One simple yet powerful change occurs by creating process norms that set expectations for individual behavior. For example, establishing an expectation that every team member provides input during meetings can help prevent the most aggressive individuals from dominating conversations. Likewise, ensuring that members’ ideas are listened to without premature evaluation or criticism not only makes it safe for people to contribute to the group, but also leads to greater innovation and ability to proactively solve problems. The leader models this behavior and facilitates the new norms by soliciting each team member’s input and ensuring that he is heard.
Developing new norms around a specific and limited number of behaviors can have a significant influence on team EQ. The key behaviors related to EQ are listed below. The changes described are related to the behavioral intelligence skills of self-control, building relationships, and influence. By changing norms around these behaviors, the team will be more effective in predictable ways. It will generate better solutions, it will be more expedient, and it will meet its commitments to other teams in the organization.

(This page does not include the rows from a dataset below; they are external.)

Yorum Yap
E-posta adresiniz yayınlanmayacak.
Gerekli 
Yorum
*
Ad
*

Behavioral Intelligence Skills
- Stress Management
- Building Relationships
- Influencing Others
- Motivating Others
When establishing team norms, it is critical that the leader model the new behavior and practice it consistently. People pay more attention to the leader than they do to others. In many ways, the leader sets the tone for the team. By role-modeling effective behavioral intelligence, a set of expectations will be set for others to follow, and new team norms will be established. This can be challenging when altering established patterns of behavior. The leader needs to show the courage to confront individuals who break the team’s norms, as well as forcing the team to evaluate itself and its habits. Inevitably this will lead to greater team self-awareness and ability for the team to manage itself.

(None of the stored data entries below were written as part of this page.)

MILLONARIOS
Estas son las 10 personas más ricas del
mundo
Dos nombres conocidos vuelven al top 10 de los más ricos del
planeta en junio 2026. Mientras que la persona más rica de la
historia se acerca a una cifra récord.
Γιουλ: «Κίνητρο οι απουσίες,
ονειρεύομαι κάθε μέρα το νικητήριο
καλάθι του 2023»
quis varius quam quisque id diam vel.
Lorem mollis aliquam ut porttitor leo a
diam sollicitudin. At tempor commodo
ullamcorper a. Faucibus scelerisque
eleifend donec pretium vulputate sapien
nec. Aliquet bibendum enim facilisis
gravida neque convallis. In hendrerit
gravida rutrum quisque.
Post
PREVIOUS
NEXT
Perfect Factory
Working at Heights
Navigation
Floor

As new team habits and behaviors are established and become norms, the collective EQ of the team will increase. Because changing behaviors also changes attitudes. For example, increasing the team’s self-control and relationship management will, over time, enhance each team member’s ability to listen carefully and without judgment to what others are saying, and to empathize with others by taking their perspectives into account. This does not mean that team members will always agree with one another. On the contrary, discussing disagreements in an open way is an indicator of a team with high EQ. Having empathy simply means understanding different perspectives and taking this understanding into account.

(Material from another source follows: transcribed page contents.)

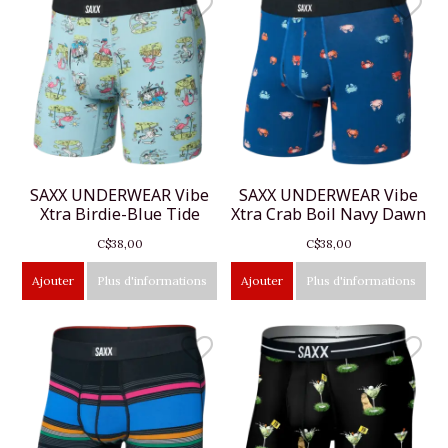
SAXX UNDERWEAR Vibe
SAXX UNDERWEAR Vibe
Xtra Birdie-Blue Tide
Xtra Crab Boil Navy Dawn
C$38,00
C$38,00
Ajouter
Plus d'informations
Ajouter
Plus d'informations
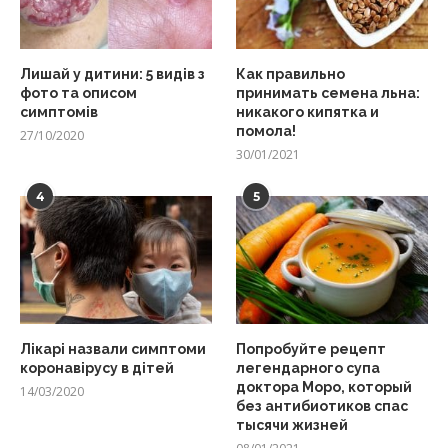
Лишай у дитини: 5 видів з
Как правильно
фото та описом
принимать семена льна:
симптомів
никакого кипятка и
помола!
27/10/2020
30/01/2021
4
5
Лікарі назвали симптоми
Попробуйте рецепт
коронавірусу в дітей
легендарного супа
доктора Моро, который
14/03/2020
без антибиотиков спас
тысячи жизней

Team EQ can be enhanced through honest and deliberate analysis of a team’s habits, and through practicing new behaviors that develop more effective team norms. Over time, not only will these new norms lead to better outcomes and a more engaging work environment for team members, but they will increase the emotional self-awareness of the team and its ability to manage itself. Teams that have achieved a high degree of collective EQ become truly effective and productive entities that help organizations achieve their business goals.